Lauri & The Gang said:


> Can you send me a PM with the name of the trainer? I used to take my dogs there and know several of them. Some are good and some are bad.



sure


----------



## llombardo (Dec 11, 2011)

jennifernikki said:


> But she believes his aggression issues are strictly behavioral.
> So now, *this just makes things harder*. So, back to the drawing board on our options. i will keep you posted on our decision.



In my opinion, this makes it easier. Most trainers will tell you right up front that they are training YOU(the person) and then you will take this and learn from it, apply it, and succeed. I have faith in you This is going to be about physical and mental stimulation...the dog needs both.


----------



## Jax08 (Feb 13, 2009)

Were any xrays taken of his back? Didn't you say he displays signs of discomfort?

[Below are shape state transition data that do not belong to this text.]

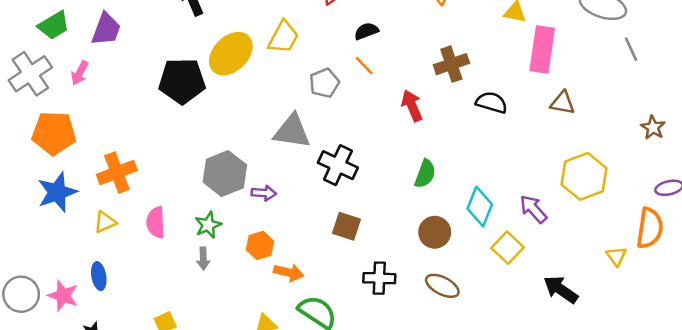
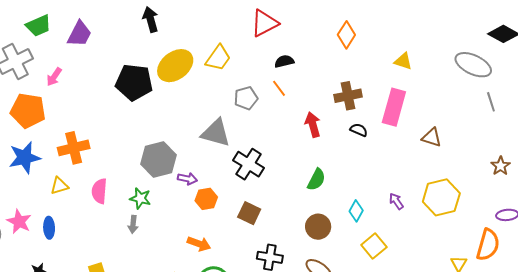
pink rectangle: (542, 49) -> (394, 107), moved
pink arrow: (80, 73) -> (54, 77), moved
black semicircle: (491, 102) -> (359, 130), moved, size x0.7
cyan diamond: (480, 207) -> (356, 211), size x0.7
purple arrow: (533, 209) -> (396, 201), moved, size x0.7
green star: (208, 225) -> (140, 198), turned 30
orange hexagon: (260, 245) -> (206, 199), moved
pink star: (63, 296) -> (19, 222), moved

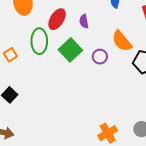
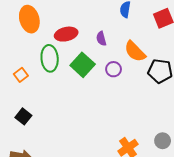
red ellipse: (57, 19) -> (66, 34), turned 50
purple semicircle: (84, 21) -> (101, 39), moved

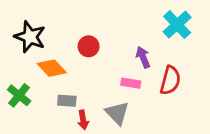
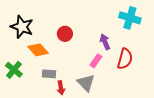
cyan cross: (177, 25) -> (130, 18), turned -30
pink rectangle: (131, 83) -> (96, 61), turned -64

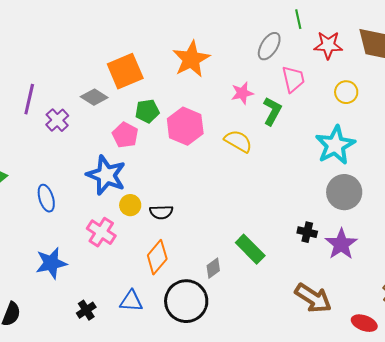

Not trying to get you to spend more money or think your vet is wrong, just wanted to point out that many times back issues can display as hip/backend problems.


----------



## jennifernikki (Jul 8, 2010)

Yes, she took one of the back. He does have difficulty when he gets up from laying down. I'm so surprised that she didnt find anything, shocked actually. She said it could be because he's a very long legged dog, it just takes longer to get up. He could benefit from more muscle mass too. Not sure if that would be any resolution to the problem.


----------



## Mary Beth (Apr 17, 2010)

You may want to get a second opinion. My GSD is tall and doesn't haven't difficulty in getting up.


----------



## vom Eisenherz (Feb 13, 2012)

A painful hock would make him careful about how he stands up.


----------



## GregK (Sep 4, 2006)

I think it makes things easier too. You know the area to focus on - training and behavioral reform.

If 'boot camp' means dropping him off for a couple weeks, I'd take a hard pass on that. I've heard what Laura mentioned.


----------



## Twyla (Sep 18, 2011)

jennifernikki said:


> He gave a few options, one on one training or boot camp to mention a few.


Skip the boot camp and go for the one on one training. You would not believe how valuable that one on one time is. You will get training along with your dog. There will be a second set of eyes to see handling errors, advice on how to work your dog through situations, gain the confidence needed so your dog will look to you. Be ready for handling requirements to change as your dog's behavior changes.


----------